=== Work instruction A ===
Copy word for word every line of page text in the entries below, across all of them, leaving out the pictures.

=== Given passage ===

The justification of launching a finer resolution model forecasts run after severe weather events have been detected in real-time is based on the supposition that the storms may still grow and move. It is also assumed that the storm growth and movement is not too rapid, in other words the detection and the forecast model run results are produced in reasonable time to be useful. This assumption applies to most storm systems but may not be applicable under few scenarios such as squall lines.

Model for environment driven action in Service Oriented Architecture (SOA)

Computational science cyberinfrastructures often include a workflow engine used to automatically execute sequences of tasks on behalf of a user. The scientist specifies a desired sequence of tasks through some manner of task graph construction, either by writing the XML-based script directly, through a visual interface (Gannon et al. 2007) wherein which the scientist connects tasks together, or through a declarative language or other simplification means. A workflow graph’s ability to respond to events in the external environment is built into the formal specification of most workflow languages (through support for a specific workflow patterns called a “persistent trigger pattern” (Russell et al. 2006) where a trigger can initiate a task (or the beginning of a thread of execution) that is not contingent on the completion of any preceding tasks. In the BPEL workflow language this behavior is achieved through the <pick> construct waiting on specific message type; in UML 2.0 Activity Diagrams, support is provided through signals. We extend the persistent trigger pattern (Russell et al. 2006) with event sequences to capture the behavior of an interaction between a workflow and its external environment through a bounded period of time.

=== Work instruction B ===
Using the workflow passage above, decide whether each statement agrees with it, and answer yes or no with the deciding words quoted from the passage. (i) The assumption about storm growth and movement applies to all storm systems. (ii) In the BPEL workflow language, reacting to outside events is handled through the <pick> construct. (iii) A persistent trigger can start a task only after the preceding tasks have finished.

=== Record excerpts ===
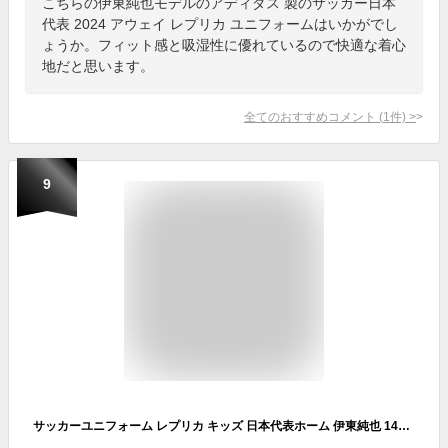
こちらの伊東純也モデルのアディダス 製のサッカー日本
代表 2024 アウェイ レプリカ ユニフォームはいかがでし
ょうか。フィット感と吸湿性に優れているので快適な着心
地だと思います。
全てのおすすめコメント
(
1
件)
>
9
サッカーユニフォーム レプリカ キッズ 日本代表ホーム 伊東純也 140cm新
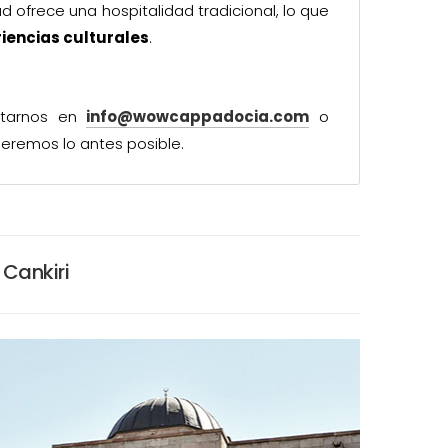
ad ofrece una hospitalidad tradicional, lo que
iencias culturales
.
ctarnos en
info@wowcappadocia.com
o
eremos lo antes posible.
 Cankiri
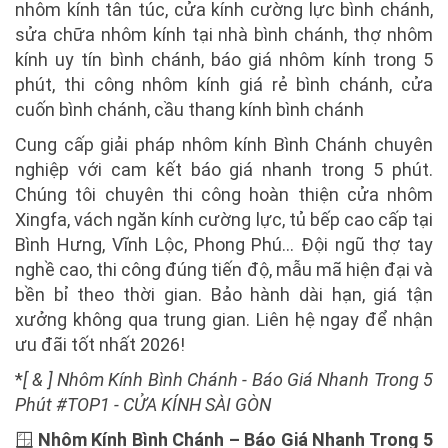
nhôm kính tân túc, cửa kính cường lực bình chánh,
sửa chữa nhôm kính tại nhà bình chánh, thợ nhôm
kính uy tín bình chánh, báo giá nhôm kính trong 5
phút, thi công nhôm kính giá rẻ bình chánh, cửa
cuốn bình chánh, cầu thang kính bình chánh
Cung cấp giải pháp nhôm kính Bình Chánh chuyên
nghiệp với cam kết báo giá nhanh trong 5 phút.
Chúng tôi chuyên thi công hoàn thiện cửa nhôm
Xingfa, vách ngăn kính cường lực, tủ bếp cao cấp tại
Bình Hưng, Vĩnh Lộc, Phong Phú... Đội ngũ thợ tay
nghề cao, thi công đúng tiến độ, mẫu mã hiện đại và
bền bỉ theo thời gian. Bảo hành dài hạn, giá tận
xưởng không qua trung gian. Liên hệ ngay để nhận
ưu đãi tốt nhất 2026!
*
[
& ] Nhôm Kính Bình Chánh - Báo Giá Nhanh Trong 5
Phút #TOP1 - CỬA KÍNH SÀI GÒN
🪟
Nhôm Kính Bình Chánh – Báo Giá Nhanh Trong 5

=== Answer section A ===
こちらの伊東純也モデルのアディダス 製のサッカー日本
代表 2024 アウェイ レプリカ ユニフォームはいかがでし
ょうか。フィット感と吸湿性に優れているので快適な着心
地だと思います。
全てのおすすめコメント
(
1
件)
>
9
サッカーユニフォーム レプリカ キッズ 日本代表ホーム 伊東純也 140cm新
ad ofrece una hospitalidad tradicional, lo que
iencias culturales
.
ctarnos en
info@wowcappadocia.com
o
eremos lo antes posible.
 Cankiri
nhôm kính tân túc, cửa kính cường lực bình chánh,
sửa chữa nhôm kính tại nhà bình chánh, thợ nhôm
kính uy tín bình chánh, báo giá nhôm kính trong 5
phút, thi công nhôm kính giá rẻ bình chánh, cửa
cuốn bình chánh, cầu thang kính bình chánh
Cung cấp giải pháp nhôm kính Bình Chánh chuyên
nghiệp với cam kết báo giá nhanh trong 5 phút.
Chúng tôi chuyên thi công hoàn thiện cửa nhôm
Xingfa, vách ngăn kính cường lực, tủ bếp cao cấp tại
Bình Hưng, Vĩnh Lộc, Phong Phú... Đội ngũ thợ tay
nghề cao, thi công đúng tiến độ, mẫu mã hiện đại và
bền bỉ theo thời gian. Bảo hành dài hạn, giá tận
xưởng không qua trung gian. Liên hệ ngay để nhận
ưu đãi tốt nhất 2026!
*
[
& ] Nhôm Kính Bình Chánh - Báo Giá Nhanh Trong 5
Phút #TOP1 - CỬA KÍNH SÀI GÒN
🪟
Nhôm Kính Bình Chánh – Báo Giá Nhanh Trong 5

=== Answer section B ===
(i) No: "This assumption applies to most storm systems but may not be applicable under few scenarios such as squall lines."
(ii) Yes: "In the BPEL workflow language this behavior is achieved through the <pick> construct waiting on specific message type"
(iii) No: "a trigger can initiate a task (or the beginning of a thread of execution) that is not contingent on the completion of any preceding tasks"